Let's rewrite the coffee shop class using a factory:

public class CoffeeShop {

    private final SimpleCoffeeFactory coffeeFactory;

    public CoffeeShop(SimpleCoffeeFactory coffeeFactory) {
        this.coffeeFactory = coffeeFactory;
    }

    public Coffee orderCoffee(CoffeeType type) {
        Coffee coffee = coffeeFactory.createCoffee(type);
        coffee.grindCoffee();
        coffee.makeCoffee();
        coffee.pourIntoCup();

        System.out.println("Here's your coffee! Thanks! Come again!");
        return coffee;
    }
}
Excellent. Now we'll provide a concise description of the general structure of the factory design pattern.

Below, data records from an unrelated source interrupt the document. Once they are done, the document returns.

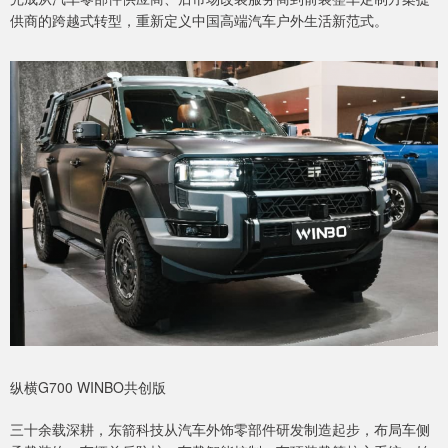
供商的跨越式转型，重新定义中国高端汽车户外生活新范式。
纵横G700 WINBO共创版
三十余载深耕，东箭科技从汽车外饰零部件研发制造起步，布局车侧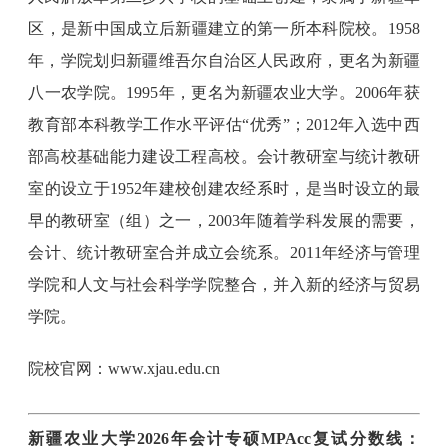
区，是新中国成立后新疆建立的第一所本科院校。1958
年，学院划归新疆维吾尔自治区人民政府，更名为新疆
八一农学院。1995年，更名为新疆农业大学。2006年获
教育部本科教学工作水平评估“优秀”；2012年入选中西
部高校基础能力建设工程高校。会计教研室与统计教研
室的设立于1952年建校创建农经系时，是当时设立的最
早的教研室（组）之一，2003年随着学科发展的需要，
会计、统计教研室合并成立会统系。2011年经济与管理
学院和人文与社会科学学院整合，并入新的经济与贸易
学院。
院校官网：www.xjau.edu.cn
新疆农业大学2026年会计专硕MPAcc复试分数线：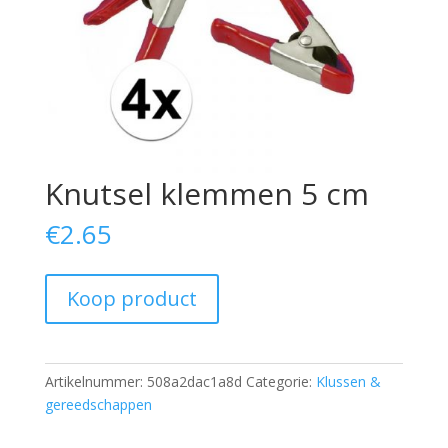
Knutsel klemmen 5 cm
€
2.65
Koop product
Artikelnummer:
508a2dac1a8d
Categorie:
Klussen &
gereedschappen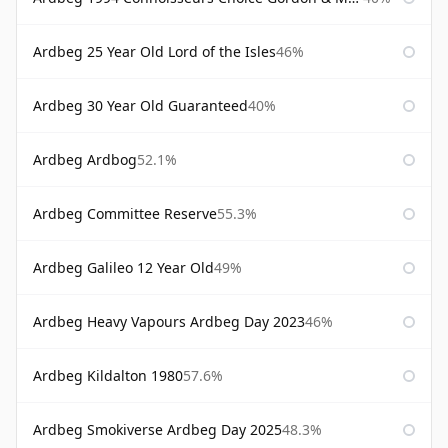
Ardbeg 25 Year Old Lord of the Isles
46%
Ardbeg 30 Year Old Guaranteed
40%
Ardbeg Ardbog
52.1%
Ardbeg Committee Reserve
55.3%
Ardbeg Galileo 12 Year Old
49%
Ardbeg Heavy Vapours Ardbeg Day 2023
46%
Ardbeg Kildalton 1980
57.6%
Ardbeg Smokiverse Ardbeg Day 2025
48.3%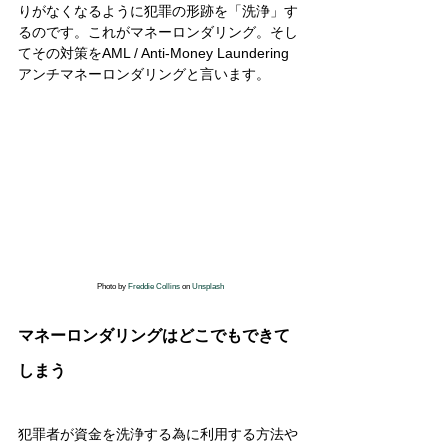
りがなくなるように犯罪の形跡を「洗浄」す
るのです。これがマネーロンダリング。そし
てその対策をAML / Anti-Money Laundering
アンチマネーロンダリングと言います。 
Photo by 
Freddie Collins
 on 
Unsplash
マネーロンダリングはどこでもできて
しまう
犯罪者が資金を洗浄する為に利用する方法や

5 steps to opening your own factory

Step 1. Your program has a class with several descendants, as in the diagram below: Factory design pattern - 2Step 2. You create an enum with a field for each child class:

    enum CatType {
        LION,
        TIGER,
        FLUFFY
    }
Step 3. Build your factory. Call it CatFactory. Here's the code:

class CatFactory {}
Step 4. In your factory, create a createCat method that takes a CatType argument. Here's the code:

    class CatFactory {
        public Cat createCat(CatType type) {
            
        }
    }
Step 5. In the body of the method, write a switch statement that enumerates the enum fields and creates an instance of the class that corresponds to the passed enum value:

class CatFactory {
        public Cat createCat(CatType type) {
            Cat cat = null;
            
            switch (type) {
                case LION:
                    cat =  new Fluffy();
                    break;
                case TIGER:
                    cat = new Tiger();
                    break;
                case FLUFFY:
                    cat =  new Lion();
                    break;
            }
            
            return cat;
        }
    }
Now you can run a factory like a boss. :) Factory design pattern - 3

How to practice

Reading is good, writing code is even better. If your name has an even number of letters, try creating your own virtual pizzeria. If your name has an odd number of letters, try creating a virtual sushi bar. If you have no name, you lucked out. Today you can relax.